According to Henriette Anne Klauser, Author of Write It Down, Make It Happen: Knowing What You Want – And Getting It! shows how writing down your goals and intentions is the first step in achieving them.
7. Honour gratitude – list 5 things you are grateful for at the end of each day. What you focus on grows!
Your journal can be a creative, soulful and nourishing space that supports you in every way. A journal will lovingly hold whatever you choose to embrace within it! I have grown to believe that how we show up on the page is how we show up in our lives. When you can allow more gratitude, joy, curiosity, energy, vitality, hope, patience and whatever else you might want more of in your life – to have consistent residence in your journal – these same virtues can have a deeper presence in your life and work.

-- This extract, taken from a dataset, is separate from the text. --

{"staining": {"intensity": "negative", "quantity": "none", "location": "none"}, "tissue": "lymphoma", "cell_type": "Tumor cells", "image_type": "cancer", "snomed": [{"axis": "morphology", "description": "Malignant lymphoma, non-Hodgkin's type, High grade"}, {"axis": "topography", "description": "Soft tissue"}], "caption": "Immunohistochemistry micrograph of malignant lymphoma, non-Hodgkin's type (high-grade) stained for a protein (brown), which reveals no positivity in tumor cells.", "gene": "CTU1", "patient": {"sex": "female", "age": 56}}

Reflective journaling can remind you that you are enough! As one of my favourite authors says, “We have to accept ourselves in order to write. Now none of us does that fully; few of us do it even halfway. Don’t wait for one hundred percent acceptance of yourself before you write, or even eight percent acceptance. Just write. The process of writing is an activity that teaches us about acceptance.” Natalie Goldberg, Author of Writing Down the Bones: Freeing the Writer Within.